De la musique avant toute chose — mais pas seulement
Par fragments, Jacques Sicard transforme l’idée de corpus littéraire en thème musical que souligne le titre du livre. Celui-ci rappelle l’échelle qui porte ce nom. L’auteur en reprend chaque suite de douze fragments qu’il transforme par et pour le cinéma à travers divers types d’approches artistiques dont et surtout le jazz. Le livre descend dans la crypte des images afin de la creuser ou plutôt la réhausser de lignes mélodiques qui n’ont rien de la simple copie, écho ou miroir. Existent là des états de vision.
C’est bien là le “ça voir” du livre et sa force poétique doublée d’analyses inédites. Par exemple, les “morceaux” ou “sets” consacrés à Cassavetes deviennent les fragments les plus intelligents et lumineux écrits au sujet du réalisateur indépendant. Ainsi, sur Opening nights, Sicard ouvre des questions essentielles : “De combien de doublures faut-il se doter pour être heureux(se) ? Quelle partie de la scène est innervée par les terminaisons des corps et par l”hypersensibilité elle-même ?”
La langue elle même — souvent en scat et staccato et en richesse stylistique puissante — rythme une approche en épure (mais non en sécheresse) comme si son “growl” cassait ce que le logos basique propose trop souvent : trancher en des dualismes affirmation vs négation.
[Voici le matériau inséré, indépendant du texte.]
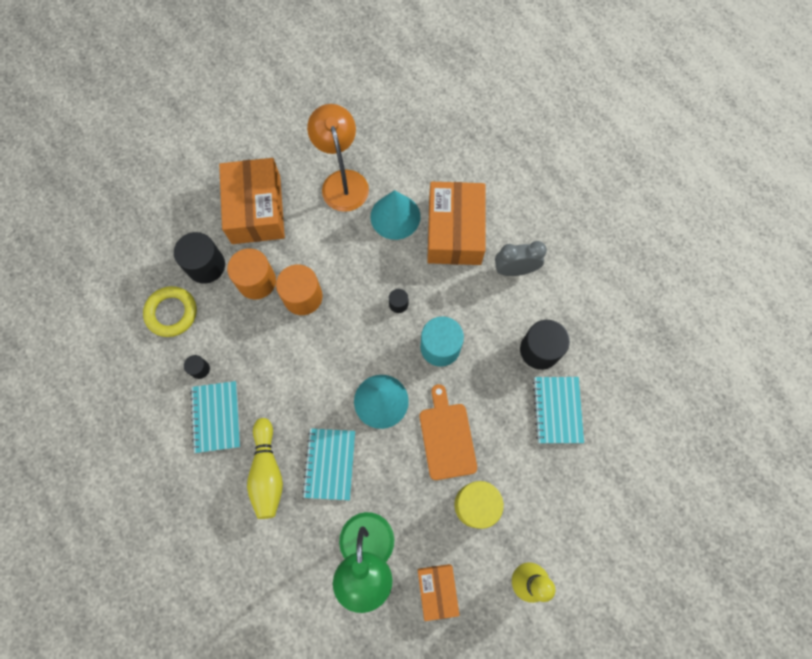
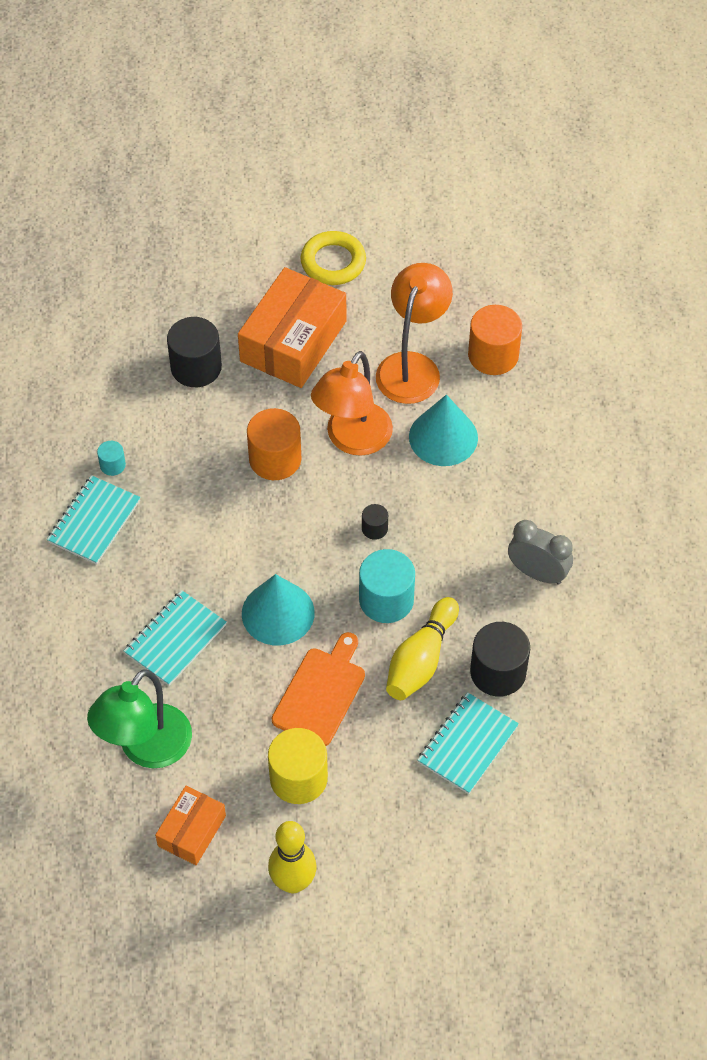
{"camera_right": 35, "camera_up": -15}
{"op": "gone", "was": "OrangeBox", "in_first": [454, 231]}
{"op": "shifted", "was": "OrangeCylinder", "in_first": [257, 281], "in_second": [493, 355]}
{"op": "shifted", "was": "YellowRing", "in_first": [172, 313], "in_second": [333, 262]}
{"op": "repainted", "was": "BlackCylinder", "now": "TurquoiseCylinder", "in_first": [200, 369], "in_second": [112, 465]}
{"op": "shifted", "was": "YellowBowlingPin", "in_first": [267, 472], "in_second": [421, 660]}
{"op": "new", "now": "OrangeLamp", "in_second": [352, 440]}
Sicard prouve que même lorsqu’il n’est pas en couleur, le filmique cher à Barthes n’est ni noir ni blanc et que — par delà — il enveloppe l’invisible sans grotesque ni spectacularisme — du moins avec les films qui sont retenus ici.
L’auteur sort d’une vision claustrophobe du cinéma même parce que les films qu’il aime et dont il parle ouvrent un monde aussi proche qu’abyssal : on pourrait citer à nouveau Cassavettes mais aussi Franck Smith, Lav Diaz et Lynch inévitablement.
Mais dans ces “digressions intempestives” la force tient aux tonalités d’un vertige poétique. Pour le renforcer, l’auteur fait la part belles au jazzmen (A. Ayler), aux peintres (Rothko) mais aussi aux penseurs (Lacan). Ils appuient et structurent l’impertinence d’un livre passionnant par son effort de fracture et la frappe de la forme choisie. Elle n’empêche jamais le temps de mastication nécessaire du sens que chaque moment du livre concocte
Existe ici “la matine d’une fièvre poétique” : comparable à celle que Sicard accorde à “la phase terminale du cinéma classique hollywoodien de la fin des années 50″. Toutefois, afin d’approfondir les psychés où nous nous sommes perdus ou retrouvés, l’auteur sait s’extraire des interprétations théoriques reçues. Le tout par son free style.
Preuve que sa musique non seulement adoucit les moeurs mais verbalise ce que les pensums idéologiques ou historiques légendent d’un mentir infantile ou morbide. Face au “zombique philosophique” et aux focales inventées pour fabriquer des plans inutiles, l’auteur dans la richesse giboyeuse de sa langue crée un livre rare.
S’y s’entendent jusqu’au son dental des murènes qu’on ne pourrait voir, les mots-monstres de la Molly de Joyce, les pas sur le carrelage d’un vieux château d’un film de Duras ou le silence de celui d’un Bergman.
jean-paul gavard-perret
Jacques Sicard, Suites Chromatiques, Tinbad Poésie, Tinbad, Paris, 2018, 152 p. — 16,00 €.
Excellentissime ! Rare critique…
Je salue votre geste, cher Jean-Paul Gavard-Perret — celui d’avoir su trouver la micro-tonalité qui relie d’une manière toute profane votre texte au mien.